◆ BRIEF:
In the listing that follows, how many lines include the word "become"? Only the number is wanted.

◆ LISTED RECORDS:
++++++++++

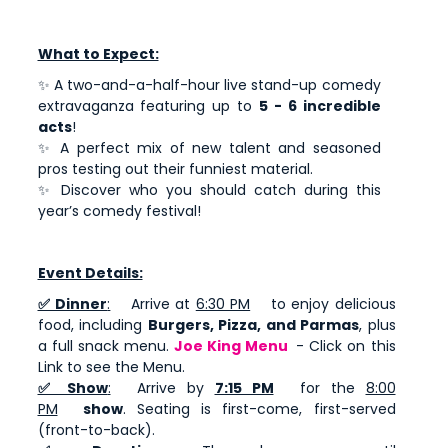
What to Expect:
✨ A two-and-a-half-hour live stand-up comedy
extravaganza featuring up to
5 - 6 incredible
acts
!
✨ A perfect mix of new talent and seasoned
pros testing out their funniest material.
✨ Discover who you should catch during this
year’s comedy festival!
Event Details:
✅ Dinner
:
Arrive at
6:30 PM
to enjoy delicious
food, including
Burgers, Pizza, and Parmas
, plus
a full snack menu.
Joe King Menu
- Click on this
Link to see the Menu.
✅ Show
:
Arrive by
7:15 PM
for the
8:00
PM
show
. Seating is first-come, first-served
(front-to-back).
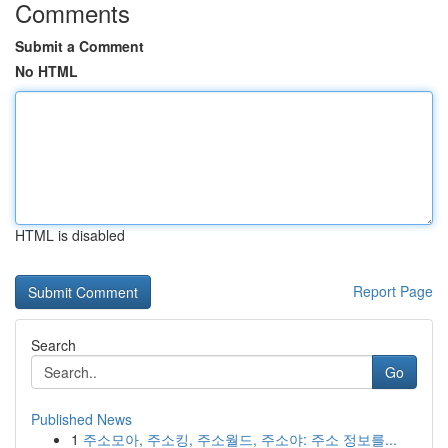
Comments
Submit a Comment
No HTML
HTML is disabled
Report Page
Search
Go
Published News
1
주소모아, 주소킹, 주소월드, 주소야: 주소 정보를...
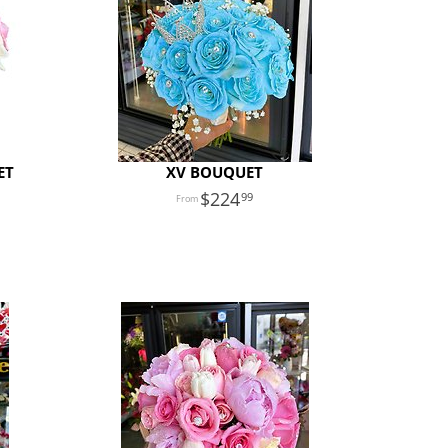
ET
XV BOUQUET
224
99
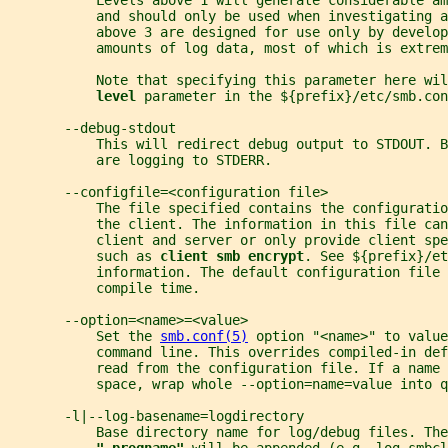
           Levels above 1 will generate considerable am
           and should only be used when investigating a
           above 3 are designed for use only by develop
           amounts of log data, most of which is extrem
           Note that specifying this parameter here wil
level 
parameter in the ${prefix}/etc/smb.con
       --debug-stdout
           This will redirect debug output to STDOUT. B
           are logging to STDERR.
       --configfile=<configuration file>
           The file specified contains the configuratio
           the client. The information in this file can
           client and server or only provide client spe
           such as 
client smb encrypt
. See ${prefix}/et
           information. The default configuration file 
           compile time.
       --option=<name>=<value>
           Set the 
smb.conf(5)
 option "<name>" to value
           command line. This overrides compiled-in def
           read from the configuration file. If a name 
           space, wrap whole --option=name=value into q
       -l|--log-basename=logdirectory
           Base directory name for log/debug files. The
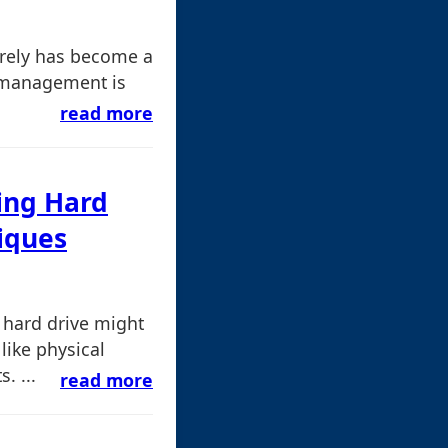
urely has become a
le management is
read more
ling Hard
iques
A hard drive might
like physical
. ...
read more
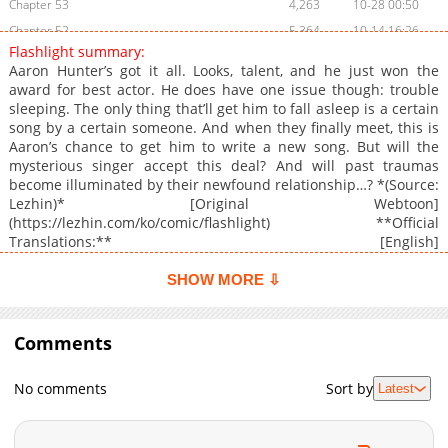
Chapter 53
4,263
10-28 00:50
Chapter 52
5,364
10-14 16:26
Flashlight summary:
Chapter 51
7,487
10-06 17:48
Aaron Hunter’s got it all. Looks, talent, and he just won the
Chapter 50
8,071
09-29 16:50
award for best actor. He does have one issue though: trouble
sleeping. The only thing that’ll get him to fall asleep is a certain
Chapter 49
6,403
09-22 21:25
song by a certain someone. And when they finally meet, this is
Chapter 48
4,924
09-15 14:26
Aaron’s chance to get him to write a new song. But will the
Chapter 47
5,262
09-02 20:31
mysterious singer accept this deal? And will past traumas
become illuminated by their newfound relationship…? *(Source:
Chapter 46
6,254
08-26 08:56
Lezhin)* [Original Webtoon]
Chapter 45
6,643
08-18 16:44
(https://lezhin.com/ko/comic/flashlight) **Official
Chapter 44
6,851
08-12 22:23
Translations:** [English]
(https://lezhinus.com/en/comic/flashlight_en), [French]
Chapter 43
7,099
08-06 20:31
(https://lezhinfr.com/detail/bt_1110940), [Spanish]
SHOW MORE ⇩
Chapter 42
6,044
07-21 15:01
(https://lezhin.es/detail/flashlight), [T.Chinese]
Chapter 41
(https://bomtoon.tw/detail/flashlight), [Japanese]
5,694
07-14 23:35
(https://beltoon.jp/detail/flashlight), [German]
Comments
Chapter 40
5,213
07-14 23:35
(https://www.lezhinde.com/detail/dbd_00334), [Thai]
Chapter 39
4,859
06-25 16:09
(https://lezhinth.com/detail/flashlight)
No comments
Sort by
Latest
Chapter 38
4,525
06-25 16:09
Chapter 37.5
2,147
06-25 16:08
Chapter 37
5,021
01-20 15:39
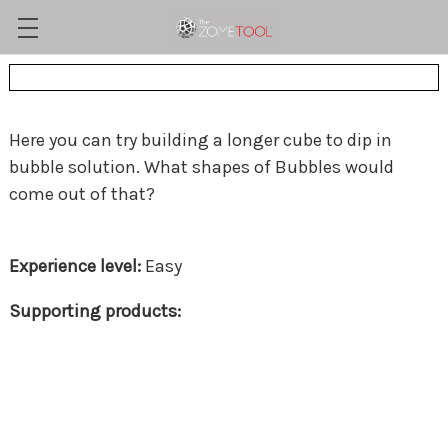
Here you can try building a longer cube to dip in
bubble solution. What shapes of Bubbles would
come out of that?
Easy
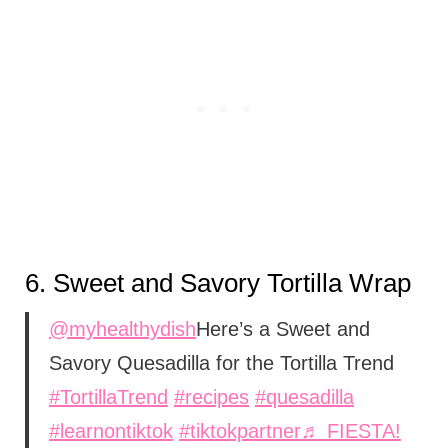
6.
Sweet and Savory Tortilla Wrap
@myhealthydish
Here’s a Sweet and
Savory Quesadilla for the Tortilla Trend
#TortillaTrend
#recipes
#quesadilla
#learnontiktok
#tiktokpartner
♬ FIESTA!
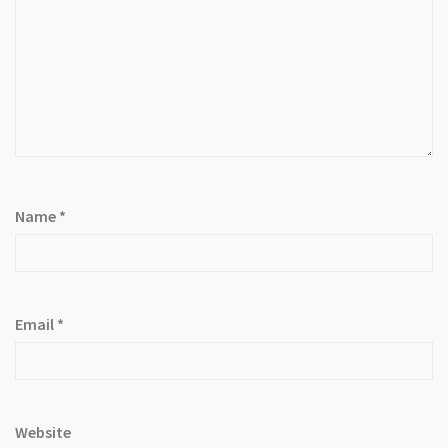
Name
*
Email
*
Website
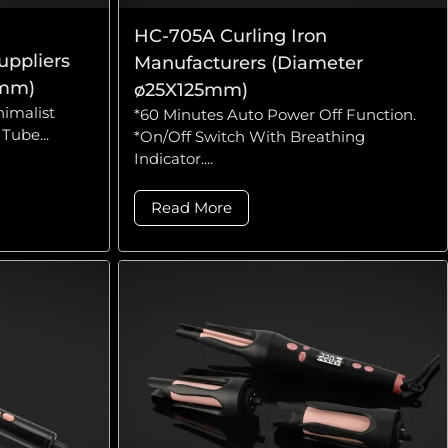
HC-705A Curling Iron
uppliers
Manufacturers (Diameter
0mm)
ø25X125mm)
nimalist
*60 Minutes Auto Power Off Function.
Tube...
*On/Off Switch With Breathing
Indicator....
Read More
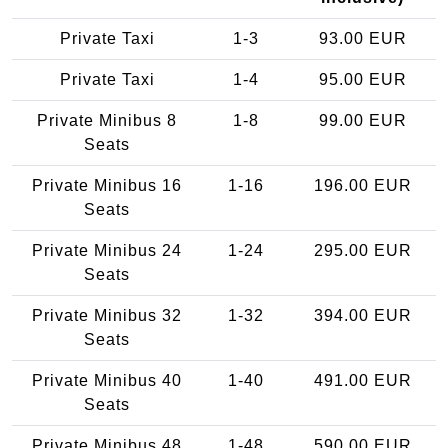
Private Taxi
1-3
93.00 EUR
Private Taxi
1-4
95.00 EUR
Private Minibus 8
1-8
99.00 EUR
Seats
Private Minibus 16
1-16
196.00 EUR
Seats
Private Minibus 24
1-24
295.00 EUR
Seats
Private Minibus 32
1-32
394.00 EUR
Seats
Private Minibus 40
1-40
491.00 EUR
Seats
Private Minibus 48
1-48
590.00 EUR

++++++++++

◆ SOLUTION:
2